**TASK BRIEF:** Copy every line of text from the records below, word for word and in the same order.

**EXTRACTED DATA:**
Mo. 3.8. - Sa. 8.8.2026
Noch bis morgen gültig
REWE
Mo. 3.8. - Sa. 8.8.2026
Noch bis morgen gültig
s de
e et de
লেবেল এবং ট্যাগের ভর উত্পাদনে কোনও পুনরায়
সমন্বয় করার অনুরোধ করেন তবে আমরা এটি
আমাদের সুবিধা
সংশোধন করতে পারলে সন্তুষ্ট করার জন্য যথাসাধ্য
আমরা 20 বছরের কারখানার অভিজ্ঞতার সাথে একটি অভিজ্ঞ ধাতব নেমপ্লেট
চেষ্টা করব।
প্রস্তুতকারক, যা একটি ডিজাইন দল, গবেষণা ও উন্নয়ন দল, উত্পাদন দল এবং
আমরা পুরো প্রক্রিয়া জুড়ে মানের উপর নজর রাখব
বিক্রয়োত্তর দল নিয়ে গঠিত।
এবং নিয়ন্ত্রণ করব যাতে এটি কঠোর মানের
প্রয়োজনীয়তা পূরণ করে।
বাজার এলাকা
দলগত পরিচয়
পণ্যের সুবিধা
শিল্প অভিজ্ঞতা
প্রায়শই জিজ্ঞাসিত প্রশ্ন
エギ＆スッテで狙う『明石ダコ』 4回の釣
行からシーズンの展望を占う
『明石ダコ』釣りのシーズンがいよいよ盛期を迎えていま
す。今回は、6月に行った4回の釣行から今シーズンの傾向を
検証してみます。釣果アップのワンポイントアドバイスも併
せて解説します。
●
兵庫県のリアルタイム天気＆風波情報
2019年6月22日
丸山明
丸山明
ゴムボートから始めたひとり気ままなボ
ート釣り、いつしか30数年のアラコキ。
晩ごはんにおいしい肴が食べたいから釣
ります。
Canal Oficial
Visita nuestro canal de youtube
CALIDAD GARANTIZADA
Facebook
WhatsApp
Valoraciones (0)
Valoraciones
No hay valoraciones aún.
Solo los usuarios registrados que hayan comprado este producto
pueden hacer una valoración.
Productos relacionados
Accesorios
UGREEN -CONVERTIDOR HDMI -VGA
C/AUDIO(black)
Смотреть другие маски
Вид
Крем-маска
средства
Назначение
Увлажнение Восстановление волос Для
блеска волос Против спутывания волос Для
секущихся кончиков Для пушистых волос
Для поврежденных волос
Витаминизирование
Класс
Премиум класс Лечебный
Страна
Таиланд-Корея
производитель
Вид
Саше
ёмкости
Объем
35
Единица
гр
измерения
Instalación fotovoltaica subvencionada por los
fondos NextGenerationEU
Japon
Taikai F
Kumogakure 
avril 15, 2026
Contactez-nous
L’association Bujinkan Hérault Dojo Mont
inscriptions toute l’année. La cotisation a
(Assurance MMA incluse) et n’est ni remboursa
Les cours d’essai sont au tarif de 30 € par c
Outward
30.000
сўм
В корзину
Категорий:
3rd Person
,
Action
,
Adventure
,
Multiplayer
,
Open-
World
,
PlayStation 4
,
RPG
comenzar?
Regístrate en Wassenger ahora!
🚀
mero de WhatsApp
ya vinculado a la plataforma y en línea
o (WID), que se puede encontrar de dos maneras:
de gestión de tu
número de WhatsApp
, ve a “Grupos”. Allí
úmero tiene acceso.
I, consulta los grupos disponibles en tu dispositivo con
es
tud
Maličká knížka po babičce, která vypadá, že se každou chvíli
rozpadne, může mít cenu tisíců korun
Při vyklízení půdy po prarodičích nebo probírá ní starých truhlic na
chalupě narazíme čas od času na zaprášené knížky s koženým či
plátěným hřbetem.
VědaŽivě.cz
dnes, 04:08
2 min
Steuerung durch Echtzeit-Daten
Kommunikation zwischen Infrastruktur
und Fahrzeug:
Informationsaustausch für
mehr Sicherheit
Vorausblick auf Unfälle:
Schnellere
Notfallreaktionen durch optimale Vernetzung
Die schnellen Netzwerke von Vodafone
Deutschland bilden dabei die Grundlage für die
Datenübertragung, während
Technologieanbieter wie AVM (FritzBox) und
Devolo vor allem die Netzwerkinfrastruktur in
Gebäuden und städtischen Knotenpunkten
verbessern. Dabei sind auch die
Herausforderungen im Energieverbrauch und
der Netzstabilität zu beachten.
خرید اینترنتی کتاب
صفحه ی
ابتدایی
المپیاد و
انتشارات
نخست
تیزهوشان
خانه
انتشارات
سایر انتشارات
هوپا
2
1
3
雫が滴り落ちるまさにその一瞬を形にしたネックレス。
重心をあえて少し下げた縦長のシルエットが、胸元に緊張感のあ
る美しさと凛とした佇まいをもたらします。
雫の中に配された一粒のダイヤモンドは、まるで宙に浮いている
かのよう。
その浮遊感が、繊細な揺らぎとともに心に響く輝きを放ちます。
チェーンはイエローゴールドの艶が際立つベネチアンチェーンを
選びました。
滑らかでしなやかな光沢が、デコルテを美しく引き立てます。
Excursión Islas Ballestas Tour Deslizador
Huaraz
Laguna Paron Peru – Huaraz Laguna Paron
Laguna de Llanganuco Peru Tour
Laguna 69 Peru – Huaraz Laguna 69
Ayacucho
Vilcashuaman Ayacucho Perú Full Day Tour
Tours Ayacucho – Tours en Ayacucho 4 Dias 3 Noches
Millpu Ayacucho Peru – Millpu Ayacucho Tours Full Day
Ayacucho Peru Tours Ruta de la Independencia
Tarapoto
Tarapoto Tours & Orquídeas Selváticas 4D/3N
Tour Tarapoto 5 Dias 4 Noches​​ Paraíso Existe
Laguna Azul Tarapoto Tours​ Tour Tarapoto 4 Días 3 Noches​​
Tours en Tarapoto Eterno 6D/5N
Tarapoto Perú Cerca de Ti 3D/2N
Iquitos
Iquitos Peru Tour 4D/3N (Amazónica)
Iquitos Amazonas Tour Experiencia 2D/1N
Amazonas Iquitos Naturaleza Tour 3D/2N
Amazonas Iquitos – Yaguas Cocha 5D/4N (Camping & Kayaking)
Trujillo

**RESPONSE TO THIS TASK:**
Mo. 3.8. - Sa. 8.8.2026
Noch bis morgen gültig
REWE
Mo. 3.8. - Sa. 8.8.2026
Noch bis morgen gültig
s de
e et de
লেবেল এবং ট্যাগের ভর উত্পাদনে কোনও পুনরায়
সমন্বয় করার অনুরোধ করেন তবে আমরা এটি
আমাদের সুবিধা
সংশোধন করতে পারলে সন্তুষ্ট করার জন্য যথাসাধ্য
আমরা 20 বছরের কারখানার অভিজ্ঞতার সাথে একটি অভিজ্ঞ ধাতব নেমপ্লেট
চেষ্টা করব।
প্রস্তুতকারক, যা একটি ডিজাইন দল, গবেষণা ও উন্নয়ন দল, উত্পাদন দল এবং
আমরা পুরো প্রক্রিয়া জুড়ে মানের উপর নজর রাখব
বিক্রয়োত্তর দল নিয়ে গঠিত।
এবং নিয়ন্ত্রণ করব যাতে এটি কঠোর মানের
প্রয়োজনীয়তা পূরণ করে।
বাজার এলাকা
দলগত পরিচয়
পণ্যের সুবিধা
শিল্প অভিজ্ঞতা
প্রায়শই জিজ্ঞাসিত প্রশ্ন
エギ＆スッテで狙う『明石ダコ』 4回の釣
行からシーズンの展望を占う
『明石ダコ』釣りのシーズンがいよいよ盛期を迎えていま
す。今回は、6月に行った4回の釣行から今シーズンの傾向を
検証してみます。釣果アップのワンポイントアドバイスも併
せて解説します。
●
兵庫県のリアルタイム天気＆風波情報
2019年6月22日
丸山明
丸山明
ゴムボートから始めたひとり気ままなボ
ート釣り、いつしか30数年のアラコキ。
晩ごはんにおいしい肴が食べたいから釣
ります。
Canal Oficial
Visita nuestro canal de youtube
CALIDAD GARANTIZADA
Facebook
WhatsApp
Valoraciones (0)
Valoraciones
No hay valoraciones aún.
Solo los usuarios registrados que hayan comprado este producto
pueden hacer una valoración.
Productos relacionados
Accesorios
UGREEN -CONVERTIDOR HDMI -VGA
C/AUDIO(black)
Смотреть другие маски
Вид
Крем-маска
средства
Назначение
Увлажнение Восстановление волос Для
блеска волос Против спутывания волос Для
секущихся кончиков Для пушистых волос
Для поврежденных волос
Витаминизирование
Класс
Премиум класс Лечебный
Страна
Таиланд-Корея
производитель
Вид
Саше
ёмкости
Объем
35
Единица
гр
измерения
Instalación fotovoltaica subvencionada por los
fondos NextGenerationEU
Japon
Taikai F
Kumogakure 
avril 15, 2026
Contactez-nous
L’association Bujinkan Hérault Dojo Mont
inscriptions toute l’année. La cotisation a
(Assurance MMA incluse) et n’est ni remboursa
Les cours d’essai sont au tarif de 30 € par c
Outward
30.000
сўм
В корзину
Категорий:
3rd Person
,
Action
,
Adventure
,
Multiplayer
,
Open-
World
,
PlayStation 4
,
RPG
comenzar?
Regístrate en Wassenger ahora!
🚀
mero de WhatsApp
ya vinculado a la plataforma y en línea
o (WID), que se puede encontrar de dos maneras:
de gestión de tu
número de WhatsApp
, ve a “Grupos”. Allí
úmero tiene acceso.
I, consulta los grupos disponibles en tu dispositivo con
es
tud
Maličká knížka po babičce, která vypadá, že se každou chvíli
rozpadne, může mít cenu tisíců korun
Při vyklízení půdy po prarodičích nebo probírá ní starých truhlic na
chalupě narazíme čas od času na zaprášené knížky s koženým či
plátěným hřbetem.
VědaŽivě.cz
dnes, 04:08
2 min
Steuerung durch Echtzeit-Daten
Kommunikation zwischen Infrastruktur
und Fahrzeug:
Informationsaustausch für
mehr Sicherheit
Vorausblick auf Unfälle:
Schnellere
Notfallreaktionen durch optimale Vernetzung
Die schnellen Netzwerke von Vodafone
Deutschland bilden dabei die Grundlage für die
Datenübertragung, während
Technologieanbieter wie AVM (FritzBox) und
Devolo vor allem die Netzwerkinfrastruktur in
Gebäuden und städtischen Knotenpunkten
verbessern. Dabei sind auch die
Herausforderungen im Energieverbrauch und
der Netzstabilität zu beachten.
خرید اینترنتی کتاب
صفحه ی
ابتدایی
المپیاد و
انتشارات
نخست
تیزهوشان
خانه
انتشارات
سایر انتشارات
هوپا
2
1
3
雫が滴り落ちるまさにその一瞬を形にしたネックレス。
重心をあえて少し下げた縦長のシルエットが、胸元に緊張感のあ
る美しさと凛とした佇まいをもたらします。
雫の中に配された一粒のダイヤモンドは、まるで宙に浮いている
かのよう。
その浮遊感が、繊細な揺らぎとともに心に響く輝きを放ちます。
チェーンはイエローゴールドの艶が際立つベネチアンチェーンを
選びました。
滑らかでしなやかな光沢が、デコルテを美しく引き立てます。
Excursión Islas Ballestas Tour Deslizador
Huaraz
Laguna Paron Peru – Huaraz Laguna Paron
Laguna de Llanganuco Peru Tour
Laguna 69 Peru – Huaraz Laguna 69
Ayacucho
Vilcashuaman Ayacucho Perú Full Day Tour
Tours Ayacucho – Tours en Ayacucho 4 Dias 3 Noches
Millpu Ayacucho Peru – Millpu Ayacucho Tours Full Day
Ayacucho Peru Tours Ruta de la Independencia
Tarapoto
Tarapoto Tours & Orquídeas Selváticas 4D/3N
Tour Tarapoto 5 Dias 4 Noches​​ Paraíso Existe
Laguna Azul Tarapoto Tours​ Tour Tarapoto 4 Días 3 Noches​​
Tours en Tarapoto Eterno 6D/5N
Tarapoto Perú Cerca de Ti 3D/2N
Iquitos
Iquitos Peru Tour 4D/3N (Amazónica)
Iquitos Amazonas Tour Experiencia 2D/1N
Amazonas Iquitos Naturaleza Tour 3D/2N
Amazonas Iquitos – Yaguas Cocha 5D/4N (Camping & Kayaking)
Trujillo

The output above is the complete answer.